BEGIN Source document
I just got back from a trip to San Diego that wasn't at all what I thought it would be.

It started with skin care products. These used to be my crack cocaine, especially when I was on a low-fat diet. I thought I was past that, but a dealer found me on the street and got me to drop what used to be a mortgage payment (before I refinanced). At least the stuff she sold me worked.

Spending such an embarrassing amount of money on skin care was a wake-up call to be more stoic and less of a hedonist. The weather and hotel set the mood. It was so cold, cloudy and humid that I wore my long down coat and alpaca gloves. The hotel was the noisiest room I've had since I lived in a military dorm. Some of the guests let their doors slam shut with a BOOM!; my room was across the street from an all-night construction site; and very late one night, someone on the second floor pulled the fire alarm for no discernible reason, sending everyone out to shiver on the front steps for half an hour.

Earplugs not included.
The first couple of days, I walked all over downtown, the harbor, the Gaslamp Quarter and Little Italy taking pictures. It was cold and my knees and right foot hurt from so much walking, but there was nothing to do at the hotel (no TV in the room, and guests didn't gather in the unheated lobby). I'd have stayed in my cozy  room with a book, but "This is the California where it is easy to Dial-A-Devotion, but hard to buy a book."(1) The library the hotel clerk found turned out to be a law library. I wanted to go home.

If you're unhappy in San Diego, you can go elsewhere for a few dollars. That's what I needed--a getaway from my getaway. I got on a train called the Coaster and went to Oceanside, an old little beach town. The sun came out, my shoes came off, and I waded out into the ocean with a couple of guys. It was like stepping into snow. For a few hours, we waded and sat on the rocks in the sun. The guys left and I found a coffee shop with greeting cards, pictures of the area from the turn of the last century, and a shelf of free used paperbacks. I took Mission of Honor by Tom Clancy.

For all my walking around, I wasn't hungry more than twice a day, sometimes once. The much-heralded Gaslamp Quarter was mostly gingerbread buildings and party animals. I preferred Little Italy: less fru-fru, more trees, and sidewalks stamped with dates going back to the 1920s.


Little Italy, San Diego: Fru-Fru Free Zone, Except During Carnevale
Unexpectedly, it was easy to find low-carb fare in a place associated with pizza and pasta. La Villa served local vegetables and regional pastured meats. Lounge Burger served the best burger and salad I've ever had (their meat is grass-fed and they offer gluten-free buns), and even a place called Spaghetteria had a filling stuffed pork dish. I needed it after skipping lunch and going sea kayaking.
END Source document
→ Activity 1
Answer these from the San Diego trip account:
(a) What is the name of the train the writer took to Oceanside?
(b) Which book did the writer take from the coffee shop's shelf?
(c) What kind of buns does Lounge Burger offer?
→ Activity 2
Transcribe the San Diego trip account from "Little Italy, San" to "going sea kayaking.".
BEGIN Given material
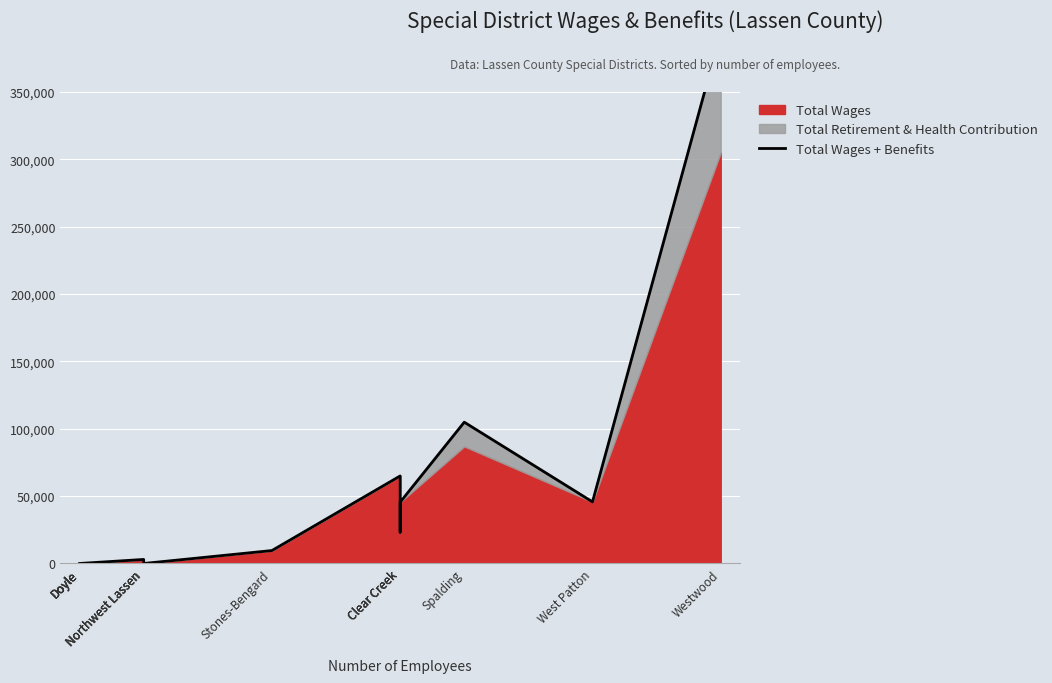

Is it true that the value at Spalding is 104887?

True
END Given material
→ Result 1
(a) The Coaster
(b) Mission of Honor by Tom Clancy
(c) Gluten-free buns

→ Result 2
Little Italy, San Diego: Fru-Fru Free Zone, Except During Carnevale
Unexpectedly, it was easy to find low-carb fare in a place associated with pizza and pasta. La Villa served local vegetables and regional pastured meats. Lounge Burger served the best burger and salad I've ever had (their meat is grass-fed and they offer gluten-free buns), and even a place called Spaghetteria had a filling stuffed pork dish. I needed it after skipping lunch and going sea kayaking.